Cipper s’est fait, lui aussi, une spécialité des scènes où dominent les représentations des classes
humbles soutenues par un goût pour la nature morte qu’il porte à son plus haut niveau, la
pratiquant de façon autonome comme le démontre une composition signée et datée d’une
collection particulière ; cette œuvre autorise à penser qu’il fut certainement un auteur prolifique
dans ce domaine précis2. En atteste encore la table chargée de mets simples exposant, au centre
de notre tableau, du pain, du fromage, un saucisson dans un papier et des châtaignes cuites sur
une nappe claire réalisée dans un tissu épais. Tous ces éléments, de même que le pichet de vin,
l’assiette et la cuillère tenues par la petite fille, sont décrits avec un réel souci de vraisemblance,
sans retenu, de sorte que ce déjeuner et bien qu’il soit d’une grande simplicité, paraît appétissant
et digne de cette jeune femme qui a mis pour l’occasion ses plus beaux atours comme le
démontrent les nœuds, exagérément démonstratifs.
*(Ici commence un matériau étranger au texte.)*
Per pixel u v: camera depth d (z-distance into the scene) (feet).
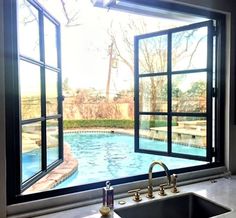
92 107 19.92
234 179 6.18
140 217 4.79
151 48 10.44
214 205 4.80
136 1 5.63
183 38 8.79
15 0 4.38
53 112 9.50
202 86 7.70
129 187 5.29
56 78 9.73
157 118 10.00
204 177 6.18
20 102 4.77
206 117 7.12
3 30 4.16
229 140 6.54
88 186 4.96
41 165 8.03
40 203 4.44
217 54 6.72
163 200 5.03
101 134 20.57
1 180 4.10
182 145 8.66
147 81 10.59
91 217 4.21
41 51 8.11
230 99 6.52
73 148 17.07
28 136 6.96
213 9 6.26
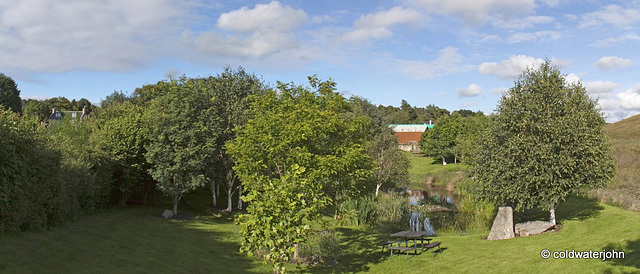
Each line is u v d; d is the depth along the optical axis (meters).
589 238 15.07
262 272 13.31
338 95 17.75
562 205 26.92
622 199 25.70
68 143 21.78
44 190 15.66
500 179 20.64
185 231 20.00
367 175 17.39
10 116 14.01
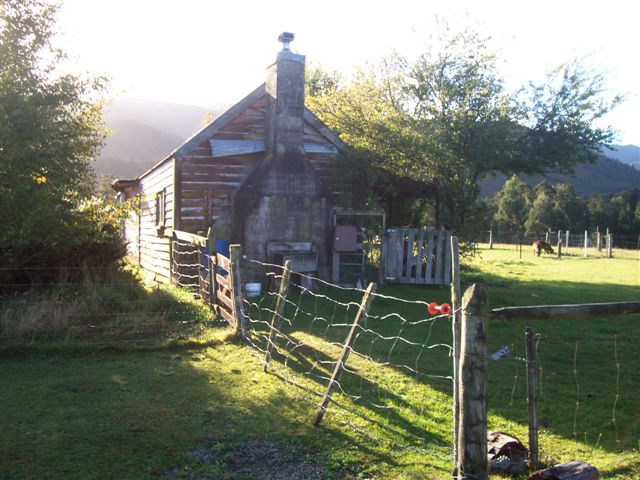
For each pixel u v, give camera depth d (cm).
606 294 1472
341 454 448
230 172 1370
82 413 524
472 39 1423
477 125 1321
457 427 392
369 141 1456
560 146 1412
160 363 694
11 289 938
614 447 475
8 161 807
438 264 1425
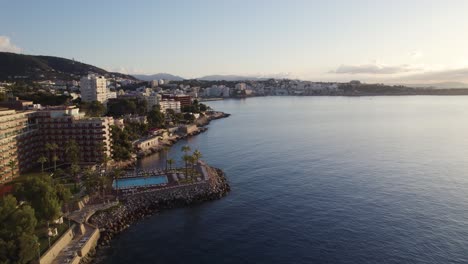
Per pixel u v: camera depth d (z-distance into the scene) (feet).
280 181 547.49
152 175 549.54
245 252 334.65
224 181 541.75
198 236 369.30
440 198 457.68
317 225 386.73
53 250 303.68
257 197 480.64
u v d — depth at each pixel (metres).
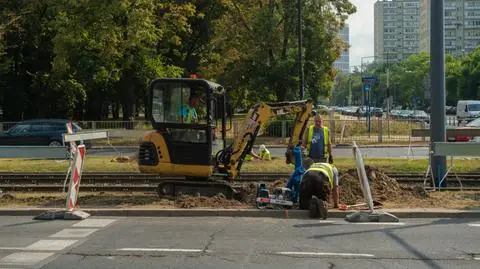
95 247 8.24
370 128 34.41
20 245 8.41
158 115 12.59
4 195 12.99
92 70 37.69
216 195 12.31
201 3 45.66
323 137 12.23
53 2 34.25
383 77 124.38
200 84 12.42
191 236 8.97
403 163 19.55
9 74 45.69
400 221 10.21
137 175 16.80
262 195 11.23
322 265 7.21
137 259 7.55
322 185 10.88
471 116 57.25
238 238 8.80
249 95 40.84
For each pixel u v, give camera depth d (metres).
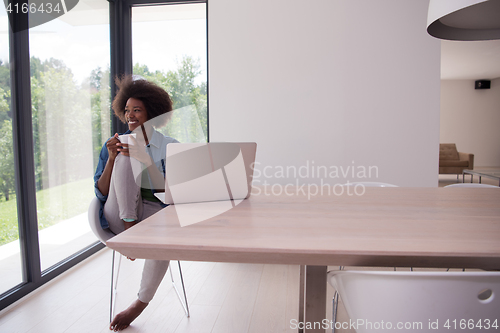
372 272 0.78
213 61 2.98
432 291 0.74
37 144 2.24
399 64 2.87
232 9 2.94
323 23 2.89
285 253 0.85
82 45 2.70
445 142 9.59
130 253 0.94
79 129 2.69
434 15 1.25
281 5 2.90
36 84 2.22
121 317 1.70
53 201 2.40
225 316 1.83
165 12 3.18
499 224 1.09
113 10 3.13
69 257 2.58
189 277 2.36
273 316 1.83
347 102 2.92
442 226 1.06
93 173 2.89
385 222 1.12
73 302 2.00
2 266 1.94
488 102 9.34
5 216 1.95
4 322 1.78
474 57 6.55
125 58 3.23
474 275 0.72
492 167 9.41
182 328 1.71
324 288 1.08
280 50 2.93
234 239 0.93
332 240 0.91
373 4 2.85
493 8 1.32
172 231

La vieille femme à l’arrière-plan semble amusée par le badinage de ce jeune couple alors que
la petite fille, probablement une mendiante compte tenu de l’état miséreux de son accoutrement
et de son bâton posé sur ses genoux, mange avec contentement – on lit presque du bonheur dans
son regard sans détour – une assiette de bouillon. Il est difficile de comprendre si la scène se
passe en intérieur ou en extérieur, peut-être une cour d’auberge. Comme souvent dans les
compositions de Cipper un pilier sépare la composition verticalement, artifice lui permettant
ainsi de fractionner l’espace, idée reprise dans la pierre grossièrement taillée faisant office de
banc au premier plan. Le tableau, d’une qualité d’exécution extraordinaire, trouve son équivalent dans une autre composition tardive, le Repas de paysans avec jeune mendiante daté par Proni des années 1725-1730, presque dans la période ultime de Cipper et où l’on retrouve le même modèle féminin pour la jeune femme3. Dans tous les cas, il faut envisager pour notre composition une datation après 1720, comme s’accorde encore à le dire Gerlinde Gruber. Les premiers plans sont servis par une palette claire et vive, où le pinceau dessine avec agilité dans la matière, alors que les figures de l’arrière-plan sont travaillées en grisaille sur le fond, avec une matière plus légère et plus économe. Ces deux dernières figures sont rehaussées, du bout du pinceau, de petits accents de peinture blanche qui sont autant d’accents lumineux venant rompre une harmonie par trop monochrome.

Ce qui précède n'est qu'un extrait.